(RP10) Deep Learning Hardware Accelerates Fused Discontinuous Galerkin Simulations
AI/Machine Learning/Deep Learning
Math Library Design
Scientific Software Development
TimeTuesday, June 26th8:30am - 10am
DescriptionIn recent years the compute/memory balance of processors has been continuously shifting towards compute. Especially the rise of Deep Learning, which is based on matrix multiplication, accelerated this path, especially in terms of single precision (FP32) and lower precision compute. An important research question is if this development can be leveraged for traditional HPC. In this work we demonstrate that a high order discontinuous Galerkin solver for seismic wave equations can execute in single precision without any loss of accuracy when running application scenarios.
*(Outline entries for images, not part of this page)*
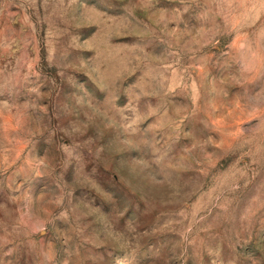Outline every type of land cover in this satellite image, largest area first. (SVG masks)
<instances>
[{"label":"rangeland","instance_id":"rangeland-1","mask_svg":"<svg viewBox=\"0 0 264 264\" xmlns=\"http://www.w3.org/2000/svg\"><path fill=\"white\" fill-rule=\"evenodd\" d=\"M0 264H264V0H0Z\"/></svg>","mask_w":264,"mask_h":264}]
</instances>
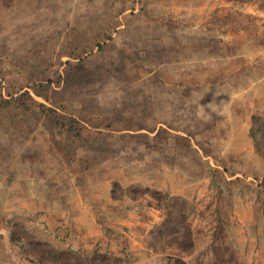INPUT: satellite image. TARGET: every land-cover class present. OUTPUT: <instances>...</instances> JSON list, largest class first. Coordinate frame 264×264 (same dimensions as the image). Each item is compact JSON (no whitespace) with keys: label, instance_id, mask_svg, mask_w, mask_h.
<instances>
[{"label":"rangeland","instance_id":"rangeland-1","mask_svg":"<svg viewBox=\"0 0 264 264\" xmlns=\"http://www.w3.org/2000/svg\"><path fill=\"white\" fill-rule=\"evenodd\" d=\"M5 211L0 264H264V0H0Z\"/></svg>","mask_w":264,"mask_h":264},{"label":"crops","instance_id":"crops-1","mask_svg":"<svg viewBox=\"0 0 264 264\" xmlns=\"http://www.w3.org/2000/svg\"><path fill=\"white\" fill-rule=\"evenodd\" d=\"M198 63H201V61H198ZM76 198V197H75ZM68 207V206H67ZM21 209V210H20ZM19 210L20 211H17V213H19L20 212V214H22V213H29V211L31 212V213H33L34 211L33 210H30L31 209V207L28 205V207L27 208H20ZM62 210H60V211H57V212H59V217L58 218H62V217H65V218H68V216L70 215L69 214V212H67L66 210H64L63 208H61ZM50 209L48 208L47 209V212L49 211ZM46 211V209L45 210H43V212H45ZM22 212V213H21ZM41 212V211H40ZM56 212V213H57ZM67 215V216H66ZM12 216V213H11V211H5V212H3V213H1L0 214V233L1 232H6V230H5V227H4V225L2 224V223H4V222H6V219H8V218H10V217ZM48 216V217H47ZM47 217V218H46ZM56 217V215H52L51 216V214H47V215H44V218H45V220H47V221H49L50 219H52V218H55ZM53 221V223H49V226H48V222H47V227H48V229L52 232V231H54V232H57V235H56V237L57 236H59V235H61V234H63V231H61L60 229H58V226H62V224H63V222H58V221H56V220H52ZM56 221V222H55ZM71 220H70V218H69V220L67 221V225L65 224V226H62L63 228H67V232H69V231H71L70 229H72L71 228V226H72V224H71V222H70ZM71 233H72V231H71ZM69 234V235H65V237H64V239H65V244L63 245V249H65L64 251H68L69 249H70V247L72 246V245H74V244H76V238L79 240V239H81V238H78V236H73L72 234ZM4 241H6V238L4 237ZM92 239H93V237L91 236V237H87V236H85V238H82V240H79V241H81V243L82 244H85L86 246H87V244L89 243V242H91L92 241ZM0 243L2 244V246H3V243H2V241L0 240ZM72 244V245H71ZM72 249V248H71ZM69 252V251H68Z\"/></svg>","mask_w":264,"mask_h":264},{"label":"built area","instance_id":"built-area-1","mask_svg":"<svg viewBox=\"0 0 264 264\" xmlns=\"http://www.w3.org/2000/svg\"><path fill=\"white\" fill-rule=\"evenodd\" d=\"M9 253H10L9 255H10V259H11L12 263H14V264L20 263V260L16 254L10 252V250H9Z\"/></svg>","mask_w":264,"mask_h":264},{"label":"trees","instance_id":"trees-1","mask_svg":"<svg viewBox=\"0 0 264 264\" xmlns=\"http://www.w3.org/2000/svg\"><path fill=\"white\" fill-rule=\"evenodd\" d=\"M109 39H110V38H109ZM98 47H99V49L101 48V46H99V44H98ZM48 81H50V80H48ZM41 113H44L46 116H48V117L54 122V120H53V118H52V117H53V112H50V111H47V112H46V111L44 110V111L41 112ZM46 116H45V117H46ZM48 117H47V118H48Z\"/></svg>","mask_w":264,"mask_h":264}]
</instances>
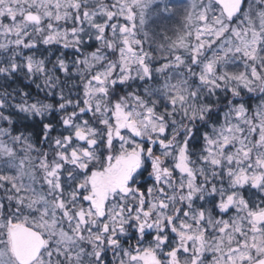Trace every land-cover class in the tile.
Here are the masks:
<instances>
[{
	"label": "snow or ice",
	"instance_id": "snow-or-ice-1",
	"mask_svg": "<svg viewBox=\"0 0 264 264\" xmlns=\"http://www.w3.org/2000/svg\"><path fill=\"white\" fill-rule=\"evenodd\" d=\"M0 264H264V0H0Z\"/></svg>",
	"mask_w": 264,
	"mask_h": 264
}]
</instances>
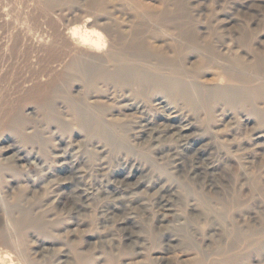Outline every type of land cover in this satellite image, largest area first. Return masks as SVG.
Instances as JSON below:
<instances>
[{
  "label": "rangeland",
  "instance_id": "1",
  "mask_svg": "<svg viewBox=\"0 0 264 264\" xmlns=\"http://www.w3.org/2000/svg\"><path fill=\"white\" fill-rule=\"evenodd\" d=\"M35 1L0 2V30L4 20L12 21L13 27L9 34H0V57L13 49L8 37L18 26L31 22L49 31L50 22L80 26L83 22L75 20L81 10L96 0ZM109 1L127 25L128 42L142 36L130 27L138 22L153 30L150 19L141 20L124 9L127 1ZM161 1L156 0L159 11L181 27L185 37L196 34L205 40L206 52L218 59L209 63L184 46L176 52L165 43L172 59L180 57L184 66L165 67L163 77L173 75L190 89H264V64L258 68V81L242 69L248 70L250 61L264 62V0ZM104 22L99 19L95 27L100 29ZM34 55L35 66L11 71L0 80V127L2 122L6 127L0 129V158L10 166L18 164L0 178V233L9 239L1 248V262L23 264L18 253L25 247L40 264H224L221 250L233 243L235 233L242 238L228 255L239 264H264V126L255 116L264 118L261 100L218 103L204 97L199 101L205 108L192 112L183 102L163 95L133 100L130 92L101 84L99 92L106 97L91 101H101L106 121L119 120V132L129 144L128 149L107 146L79 132L70 106L61 98L48 103L65 130L45 121L35 100L29 99V90L50 94L49 80L54 77L63 92L80 96L85 89L67 67L49 73L43 63L46 56ZM217 61L228 70L220 69ZM18 113L24 118L15 116ZM176 117L192 124L184 147L167 129L179 124ZM144 119L150 121L149 130L140 132ZM18 120L27 125L23 137L6 131L10 125L20 128ZM36 131L48 141L46 146L24 140ZM109 133L121 143L120 136ZM200 164L204 167L199 172ZM21 210L54 224V234L28 232L24 247H19L9 238H21L9 220Z\"/></svg>",
  "mask_w": 264,
  "mask_h": 264
},
{
  "label": "bare ground",
  "instance_id": "2",
  "mask_svg": "<svg viewBox=\"0 0 264 264\" xmlns=\"http://www.w3.org/2000/svg\"><path fill=\"white\" fill-rule=\"evenodd\" d=\"M3 1L0 0L1 3ZM125 1H127V6L124 9H127L128 13H133L136 18L138 17L141 20L150 19L154 25L153 30L146 28V24L138 22L130 27L140 30L141 32L139 33L142 36H137L128 42L127 25L123 18L117 16L110 9L108 6L109 0H96L81 10V17L75 20L76 22L79 20L83 22L80 26L50 22L51 31H49L46 28L47 26L39 25L34 28L31 26V22H28V25L22 24L18 26L16 32L11 33L8 37V43H12L13 49L0 57V80L5 79L4 77H7L11 71H19L22 68L35 66L37 59L34 54L46 56L43 59V63L45 69L49 70V73H54L63 67H67L69 71L74 72V78L77 77L79 82L83 84L85 89L84 94L76 96L69 91L63 92V89L57 86L58 84H54L58 83L57 78L54 77L49 80V83H51L49 87L52 89L50 94L42 96L39 88H33L29 90V99L35 100L33 104L43 112V116H46L45 121L57 123L61 130H65V126L57 120L52 103H48L51 100L61 98L70 106L73 112L74 125L79 129L80 133L98 137L100 140L105 141L104 143L107 146L122 145V148L125 149L129 148V144L119 132L123 128L118 123L119 120L112 118V120L106 121L104 119L106 110L104 106L100 105L101 101H91L106 97L104 95H107V93H103L104 95L101 96L102 93L99 92L101 84L114 87L117 92L128 91L131 94L130 98L133 100L147 101L153 100L150 94L156 96L163 95L166 100L183 102L192 112L205 108L206 104L203 101H199L203 100L204 97L214 98V101L218 103H231L240 99L242 102L249 99L261 100L264 103L263 88H256L255 90L245 92H231L228 89L222 90L215 87L190 89L173 75L163 77L161 73L165 67L184 66V61L180 57L179 60L178 58L172 59V56L169 55L165 47V43L166 46L171 45L170 50L176 52H178L181 46H184L185 50L203 55L204 60L209 63H214L213 61L218 59L212 51L210 53L206 52L205 40L196 34H189L185 37L181 32V27L172 23L173 21L168 15L166 16L159 11L160 3L158 2H162L161 0H158V2L156 0L154 2L147 0ZM43 2L44 0H36L35 4ZM27 8L30 9L31 13H34L32 7ZM99 19L105 22L100 25V29H97L95 26H97ZM31 28L34 30L32 31ZM12 30V21L4 20L0 34L5 36ZM118 46H121V48H117ZM204 52L208 53V55H204ZM51 54L56 55L55 60ZM215 64L222 70H228L227 65L223 62L217 61ZM260 64L263 65L264 62L261 63L260 60L250 61L248 70L245 67H242V69L250 71L251 75L253 74L251 76L252 79L258 81L261 75L258 69ZM35 79L38 78L36 77ZM31 81L29 80L28 82ZM35 93L38 94L39 98L35 97ZM89 95L92 97H89ZM196 95L198 98H196ZM140 108L137 106V109ZM50 111L53 112V116L49 113ZM143 112V110L140 111V113ZM253 115L255 114L253 113ZM9 116L7 115L5 118H2L3 121ZM15 116L21 119L24 118L21 113L15 114ZM255 116L264 126L263 116L260 113ZM176 118L179 124L168 125L167 129L169 133H172V136L182 143L181 146L184 147L187 144L185 132L192 128V124L182 121L180 118L178 120V117ZM16 122L20 128L17 130L10 129V125L6 131L15 132L17 135L20 133L23 137L26 133V131L25 133L23 131L26 130L27 126L25 120H18ZM149 124L150 121L146 119L139 122L138 128L141 130L140 132L148 131ZM0 129H6L3 122ZM109 130L113 131L116 138L118 136L121 137V143L115 141ZM24 140L31 145H36L37 142V145L40 146L48 144V141L40 136L38 131L35 132L32 138L25 137ZM22 160L25 159L22 158ZM8 162L9 160L5 159L1 162L0 158L1 179L6 175V172H10V169L14 171V167H18V164L10 166L7 164ZM203 167L200 164L198 171L202 170ZM226 209L227 205L225 206ZM9 225L17 236H21V238L17 239L14 238L13 234L12 237L9 236L10 240H14V243L18 244L19 247H24L23 242L25 239L27 240L26 236L28 232L50 237L54 234L53 228L55 227L54 224L47 222L45 219L35 217L33 214L23 210L9 220ZM19 231L20 234L17 233ZM241 238L242 235L239 236L234 233L232 241L236 243ZM245 239L246 237H244ZM8 240L7 237L0 233V252L1 248L7 246ZM233 243H229L226 249L221 250V261L224 264H239L237 259L233 258L234 256L228 255V251L235 249ZM18 255L21 256L23 264H40L31 258V253L25 247ZM201 262L197 261L195 264H201ZM0 264L6 263L0 261Z\"/></svg>",
  "mask_w": 264,
  "mask_h": 264
}]
</instances>
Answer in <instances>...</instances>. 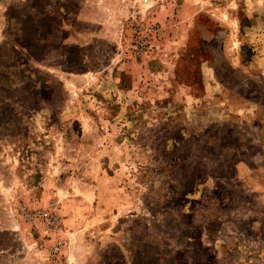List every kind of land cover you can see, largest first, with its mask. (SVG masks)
I'll return each mask as SVG.
<instances>
[{"label": "rangeland", "instance_id": "rangeland-1", "mask_svg": "<svg viewBox=\"0 0 264 264\" xmlns=\"http://www.w3.org/2000/svg\"><path fill=\"white\" fill-rule=\"evenodd\" d=\"M262 193L264 0H0V264H264Z\"/></svg>", "mask_w": 264, "mask_h": 264}, {"label": "crops", "instance_id": "crops-1", "mask_svg": "<svg viewBox=\"0 0 264 264\" xmlns=\"http://www.w3.org/2000/svg\"><path fill=\"white\" fill-rule=\"evenodd\" d=\"M99 30L102 31L101 27L99 28ZM260 197L263 198L264 193H262ZM213 203L214 204H210L208 207V216H206L207 224H215L218 227V231L215 234H221V230L230 225L229 218L227 217L228 207L218 202ZM210 233L211 232L207 229V225L204 224L200 234V242L204 244V246L210 247L212 245L211 242L208 243V241H206V236ZM216 242L221 243L222 241H215L214 243ZM211 248H214V250H218L219 247L215 245L214 247L211 246Z\"/></svg>", "mask_w": 264, "mask_h": 264}]
</instances>
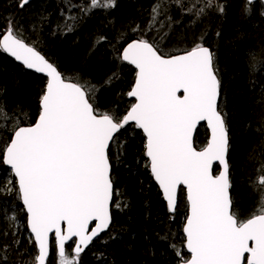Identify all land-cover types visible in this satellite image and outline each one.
I'll use <instances>...</instances> for the list:
<instances>
[{"label": "trees", "instance_id": "obj_1", "mask_svg": "<svg viewBox=\"0 0 264 264\" xmlns=\"http://www.w3.org/2000/svg\"><path fill=\"white\" fill-rule=\"evenodd\" d=\"M0 0V35L11 28L62 74L82 87L98 115L119 121L135 73L120 59L133 39L151 43L162 56L208 46L219 82L218 112L228 133L232 214L238 223L264 214V3L247 0ZM45 78L6 57L0 49V264H34L36 248L13 179L6 192L2 154L12 133L39 113ZM208 135L201 125L194 146ZM145 139L133 124L108 149L113 198L111 225L81 255L72 244L59 258L51 241L47 264H180L186 202L178 192L171 215L152 180ZM213 173H217L214 167ZM12 207L23 232L8 229Z\"/></svg>", "mask_w": 264, "mask_h": 264}, {"label": "water", "instance_id": "obj_2", "mask_svg": "<svg viewBox=\"0 0 264 264\" xmlns=\"http://www.w3.org/2000/svg\"><path fill=\"white\" fill-rule=\"evenodd\" d=\"M258 1L264 3L247 0ZM0 48L46 80L36 120L16 128L2 154L36 248L34 264H47L51 241L59 258L70 243L72 254L81 255L108 231L113 198L108 149L126 124L145 139L150 175L171 215L178 192L184 193L188 258L180 264H264V214L242 223L232 214L228 133L218 112L219 82L208 47L162 56L147 41H129L120 59L134 69L127 93L133 103L119 121L96 114L86 91L12 30ZM201 125L208 138L196 149Z\"/></svg>", "mask_w": 264, "mask_h": 264}, {"label": "rangeland", "instance_id": "obj_3", "mask_svg": "<svg viewBox=\"0 0 264 264\" xmlns=\"http://www.w3.org/2000/svg\"><path fill=\"white\" fill-rule=\"evenodd\" d=\"M12 177H13V175H12L11 171L7 169V172L4 173L3 178H2V180L5 183L4 189H6L5 191L8 193H11L13 191L12 181H13L14 177H13V179H12ZM14 181H15V179H14ZM182 193H183V191H182ZM183 197H184V193H183ZM184 200H185V198H184ZM6 211L8 213V215H7V219H8L7 221H8V225H9L8 229L12 232L13 235H19L21 232H23V227L20 224V222L17 221L13 208L9 207V208H7ZM27 237L31 238L28 231L25 235V238H27ZM70 261H71V259H67V260L61 259V260L57 261L56 264H68Z\"/></svg>", "mask_w": 264, "mask_h": 264}, {"label": "bare ground", "instance_id": "obj_4", "mask_svg": "<svg viewBox=\"0 0 264 264\" xmlns=\"http://www.w3.org/2000/svg\"><path fill=\"white\" fill-rule=\"evenodd\" d=\"M27 2V0H23V2H22V4H25ZM9 30H12L11 28H9V29H6V30H4L2 33H1V35H0V41H1V38L7 33V31H9ZM206 47H208V46H206ZM209 48V47H208ZM1 49V48H0ZM209 50H210V48H209ZM1 51H2V53L6 56V57H8L4 52H3V50L1 49ZM211 52V51H210ZM10 60H12V61H14L13 59H11L10 57H8ZM15 62V61H14ZM16 63V62H15ZM226 128V127H225Z\"/></svg>", "mask_w": 264, "mask_h": 264}]
</instances>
Additionally, we extended its kernels to support the Intel Knights Mill CPU with 14 TFLOPS of FP32 deep-learning performance. Such a performance is achieved by chaining FMA units and implementing a M=16, N=1, K=4 matrix multiplication in hardware. This works has two main contributions: a) we executed an extensive study employing several wave propagation benchmarks of the seismic community. We present misfit norms which prove that the solver can be executed in FP32 while producing negligible differences compared to double precision (FP64) b) we sketch a runtime code generator to leverage deep-learning oriented instructions (targeting large dense matrix multiplication) to run small sparse times dense matrix multiplications for several right hand sides, called fused simulations. One Knights Mill chip can obtain the same application performance as the latest top-bin dual socket Intel Xeon Platinum HPC server, while consuming significantly lower power. Compared to the HPC-focused Knights Landing processor speed-ups of up to 1.6x are possible depending on the scenario.